By Eddie Fernandez
We are all aware of the global economic recession being experienced. In some way, shape, or form, we are all being affected. So why would Alliant raise our tuition this year? To understand, I took this question directly to Geoffrey M. Cox, PhD., president of Alliant International University.
Dr. Cox listed three main reasons for students to better understand the tuition increase. He explained that every institution raises tuition every year. He asked us to reflect on our undergraduate education—how often did the tuition increase? Dr. Cox stated that to expect our university to operate differently would be unrealistic.
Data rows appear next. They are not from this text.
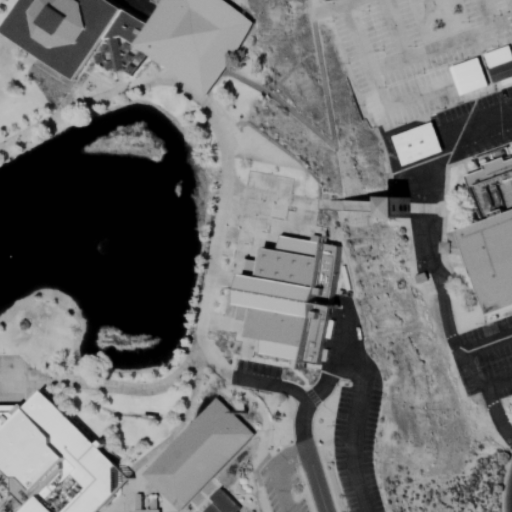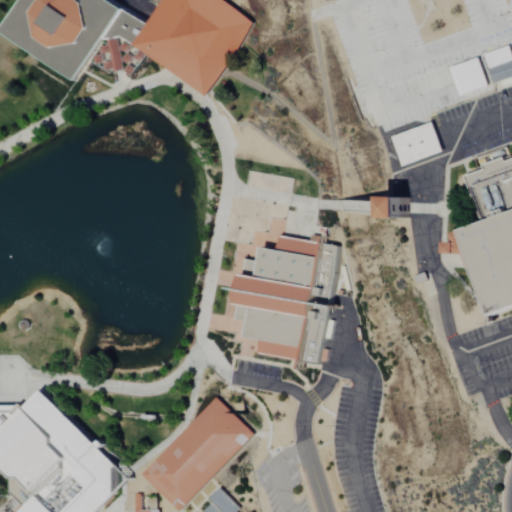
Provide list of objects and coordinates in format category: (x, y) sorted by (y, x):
park: (331, 0)
road: (315, 3)
parking lot: (130, 5)
building: (65, 29)
building: (135, 36)
building: (194, 38)
building: (120, 46)
parking lot: (410, 56)
building: (500, 63)
building: (500, 64)
building: (470, 76)
building: (470, 77)
road: (121, 81)
road: (480, 118)
road: (334, 139)
building: (418, 143)
building: (418, 144)
road: (225, 186)
road: (305, 202)
building: (396, 207)
building: (401, 207)
road: (443, 207)
building: (490, 234)
building: (491, 235)
fountain: (99, 246)
fountain: (10, 255)
building: (290, 297)
building: (285, 299)
road: (441, 309)
road: (348, 334)
parking lot: (488, 360)
road: (282, 364)
road: (479, 367)
road: (322, 384)
road: (105, 385)
road: (273, 385)
road: (248, 395)
road: (261, 434)
parking lot: (356, 449)
road: (353, 451)
building: (198, 454)
building: (198, 454)
building: (56, 459)
building: (57, 461)
road: (277, 473)
road: (315, 475)
road: (214, 484)
parking lot: (282, 484)
road: (153, 490)
road: (205, 498)
road: (6, 499)
road: (203, 499)
building: (138, 501)
building: (224, 501)
building: (224, 502)
building: (145, 504)
road: (192, 506)
building: (213, 508)
building: (212, 509)
building: (147, 510)
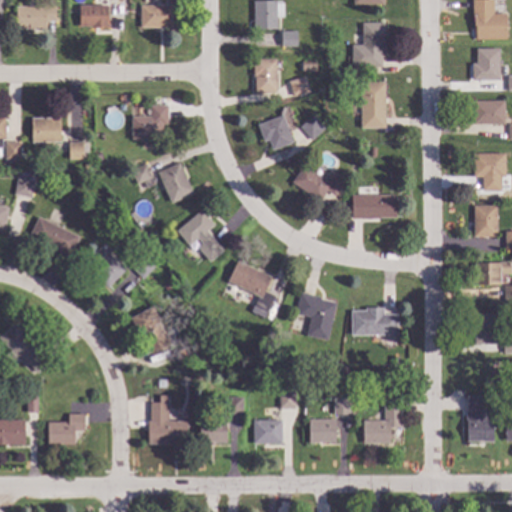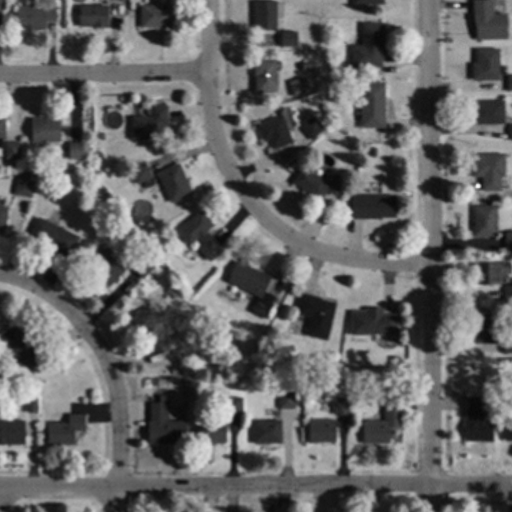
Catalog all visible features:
building: (366, 2)
building: (367, 2)
building: (265, 13)
building: (265, 14)
building: (34, 15)
building: (93, 15)
building: (91, 16)
building: (154, 16)
building: (155, 16)
building: (32, 17)
building: (486, 21)
building: (486, 21)
building: (288, 38)
building: (287, 39)
building: (368, 46)
building: (368, 47)
building: (484, 64)
building: (485, 64)
building: (310, 65)
building: (328, 66)
road: (102, 71)
building: (263, 74)
building: (263, 75)
building: (509, 82)
building: (508, 83)
building: (297, 85)
building: (297, 86)
building: (371, 104)
building: (371, 105)
building: (487, 111)
building: (486, 112)
building: (149, 123)
building: (148, 124)
building: (310, 127)
building: (310, 127)
building: (45, 129)
building: (1, 130)
building: (44, 130)
building: (274, 131)
building: (509, 131)
building: (509, 132)
building: (273, 133)
building: (0, 137)
building: (12, 150)
building: (75, 150)
building: (11, 151)
building: (76, 151)
building: (371, 151)
building: (488, 169)
building: (487, 170)
building: (139, 174)
building: (142, 174)
building: (174, 182)
building: (173, 183)
building: (315, 183)
building: (316, 183)
building: (22, 187)
building: (23, 187)
building: (371, 205)
building: (372, 206)
road: (237, 207)
building: (2, 216)
building: (2, 216)
building: (483, 220)
building: (483, 221)
building: (199, 234)
building: (53, 235)
building: (198, 235)
building: (52, 236)
building: (507, 239)
building: (507, 240)
road: (430, 256)
building: (104, 266)
building: (141, 266)
building: (103, 267)
building: (142, 268)
building: (490, 272)
building: (489, 273)
building: (252, 285)
building: (167, 286)
building: (251, 286)
building: (506, 293)
building: (507, 293)
building: (315, 314)
building: (315, 315)
building: (372, 322)
building: (371, 323)
building: (276, 324)
building: (485, 328)
building: (150, 329)
building: (484, 329)
building: (149, 331)
building: (507, 347)
building: (25, 348)
building: (21, 349)
road: (101, 354)
building: (221, 359)
building: (286, 399)
building: (285, 400)
building: (30, 403)
building: (234, 405)
building: (340, 405)
building: (234, 406)
building: (476, 420)
building: (382, 421)
building: (476, 421)
building: (163, 425)
building: (163, 425)
building: (381, 425)
building: (507, 428)
building: (64, 429)
building: (507, 429)
building: (63, 430)
building: (320, 430)
building: (211, 431)
building: (266, 431)
building: (320, 431)
building: (11, 432)
building: (11, 432)
building: (265, 432)
building: (211, 433)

Secondly, Dr. Cox stated that Alliant, as a non-profit, is entirely dependent on tuition for income and that the cost of attending our university must keep pace with the cost-increases that are incurred in its operation.
Competition with other universities further compounds the tuition increase. “We are trying to make salaries (of faculty) a lot more competitive and it does not serve our students if we cannot get and retain faculty,” Dr. Cox said.
“Are there ways to delay costs? There are, but then we would be pushing our problems onto the next generation,” Dr. Cox added. He reiterated that it was not until recently that salaries of our faculty had gone up (between 2004-2005), and that they are attempting to continue a consistent annual rate of growth.
An e-mail Dr. Cox sent highlighted that more of our tuition money is going directly to academics and less toward the administration. In terms of his vision for Alliant, he said that he would like this to be the premiere applied social sciences university in clinical, teaching, and management. While he is very aware of student financial concerns, he believes that this education is a good investment, and that the long-term value of our degrees will be directly related to the reputation of our university. For this standard to be maintained, tuition increases must be tolerated.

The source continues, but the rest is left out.